__PROBLEM DESCRIPTION__
Beginning with the line where "framed print: none" appears, set down each line exactly until the records below end, and omit the pictures.

[[ DATA FOR REVIEW open ]]

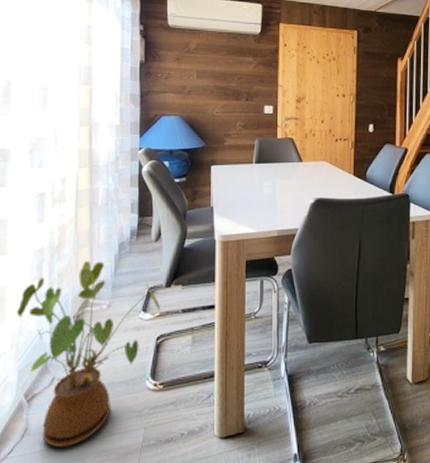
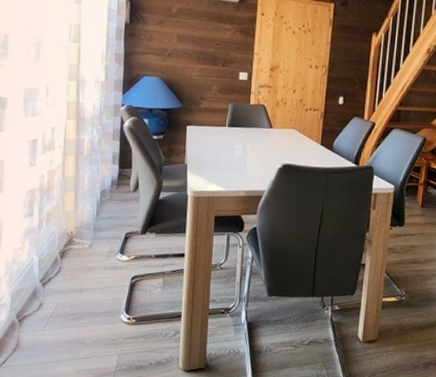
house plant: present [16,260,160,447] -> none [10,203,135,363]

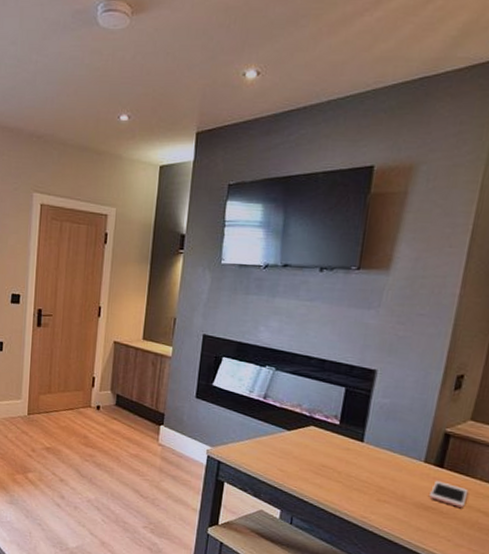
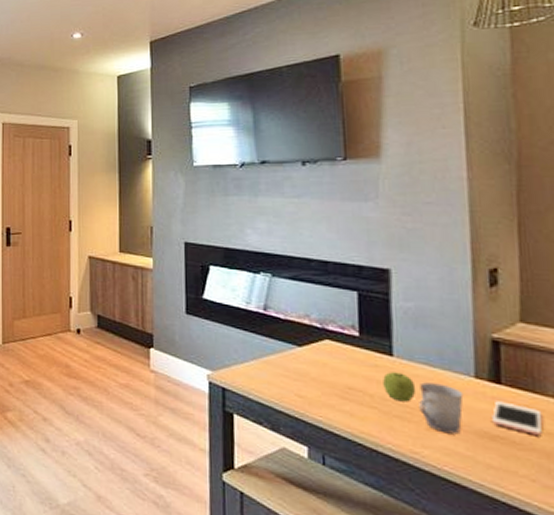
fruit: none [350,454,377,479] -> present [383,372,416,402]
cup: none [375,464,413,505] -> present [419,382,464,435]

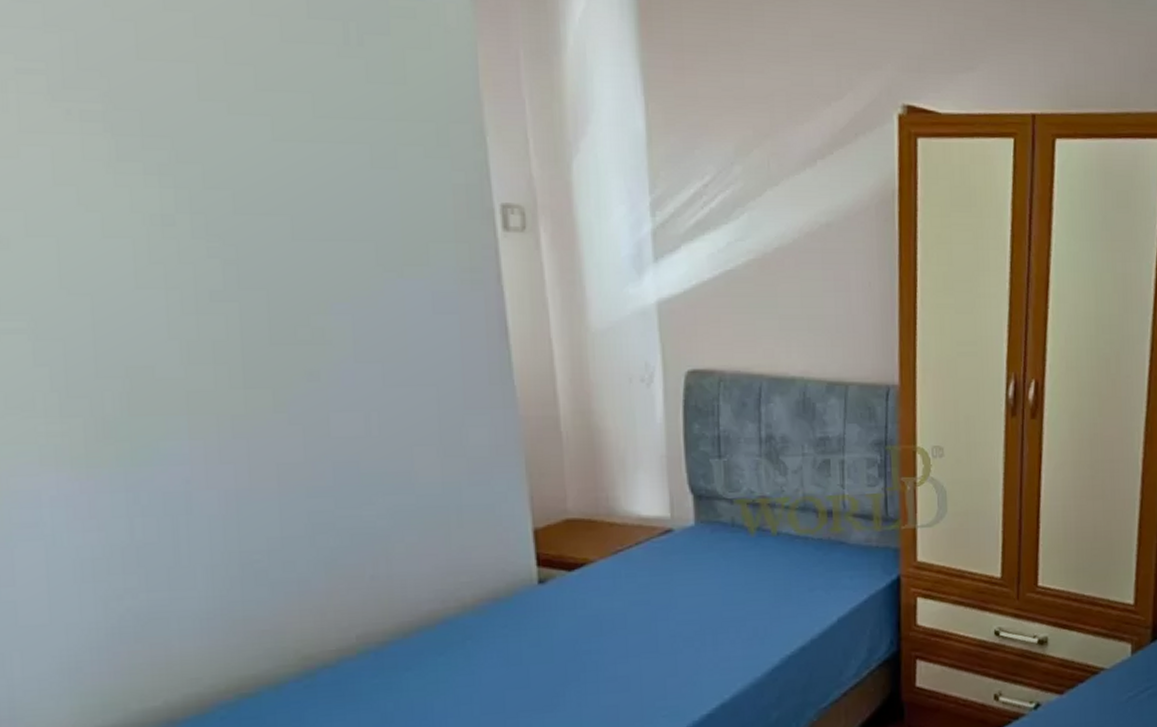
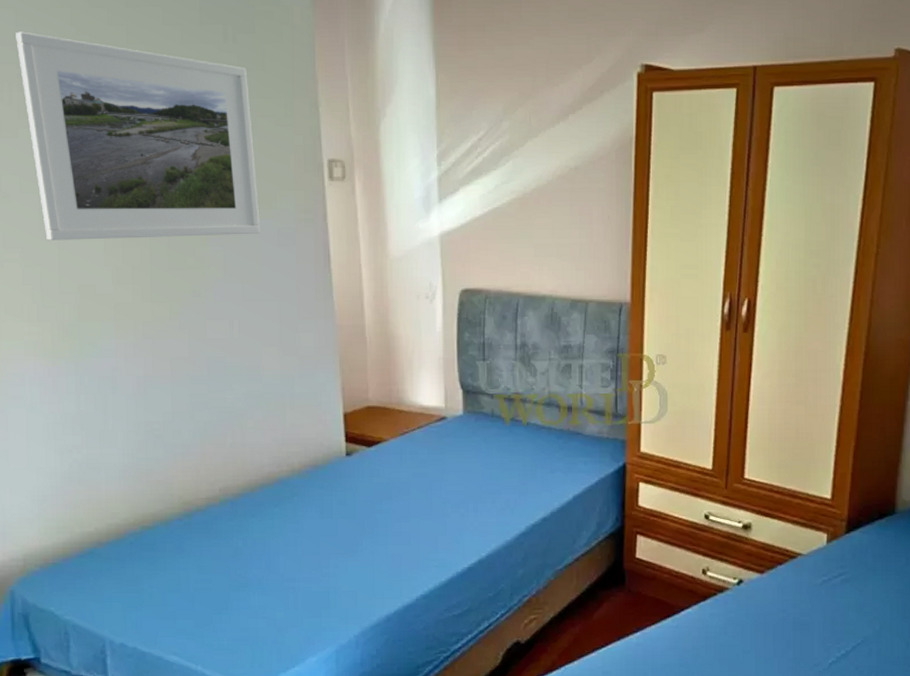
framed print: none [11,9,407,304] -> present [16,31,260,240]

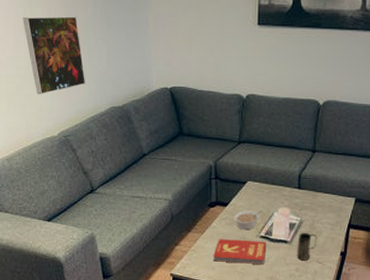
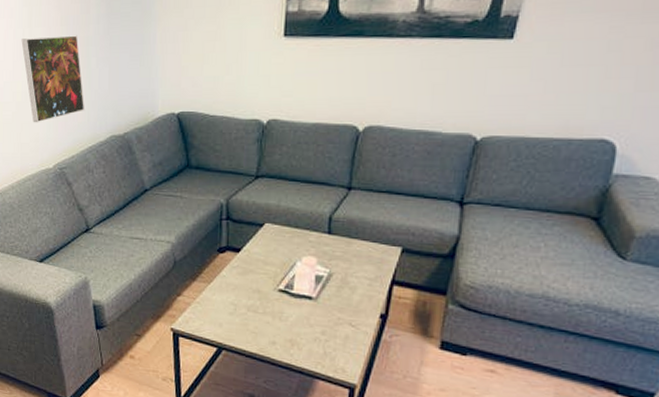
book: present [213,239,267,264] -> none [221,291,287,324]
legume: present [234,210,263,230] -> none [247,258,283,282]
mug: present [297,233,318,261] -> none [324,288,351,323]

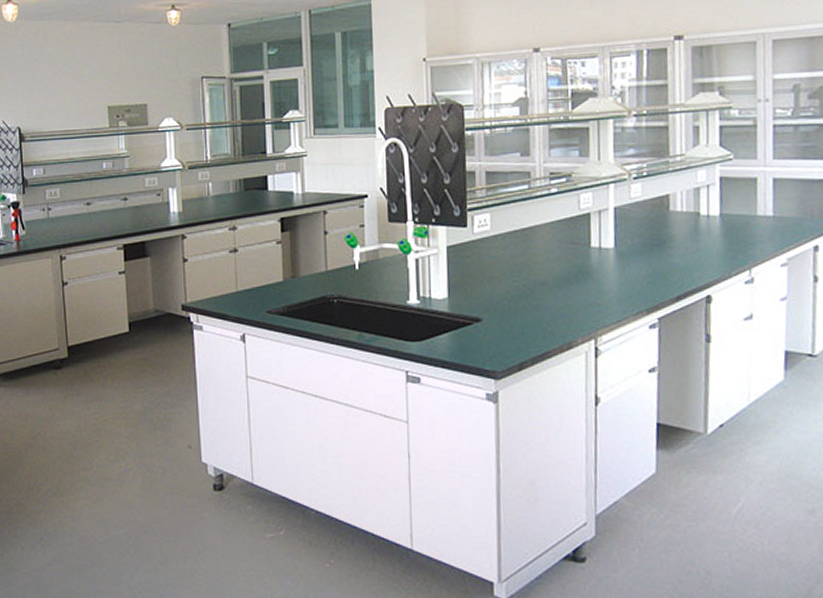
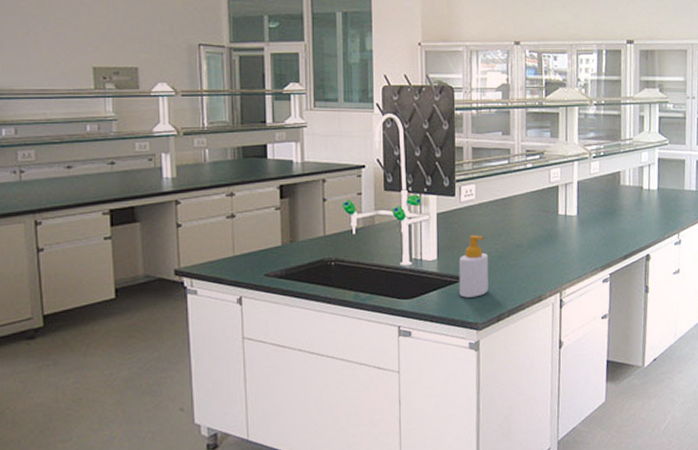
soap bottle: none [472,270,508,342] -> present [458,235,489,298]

[[ DATA FOR REVIEW closed ]]

__WRITTEN RESPONSE__
framed print: none [11,9,407,304] -> present [16,31,260,240]

book: present [213,239,267,264] -> none [221,291,287,324]
legume: present [234,210,263,230] -> none [247,258,283,282]
mug: present [297,233,318,261] -> none [324,288,351,323]

soap bottle: none [472,270,508,342] -> present [458,235,489,298]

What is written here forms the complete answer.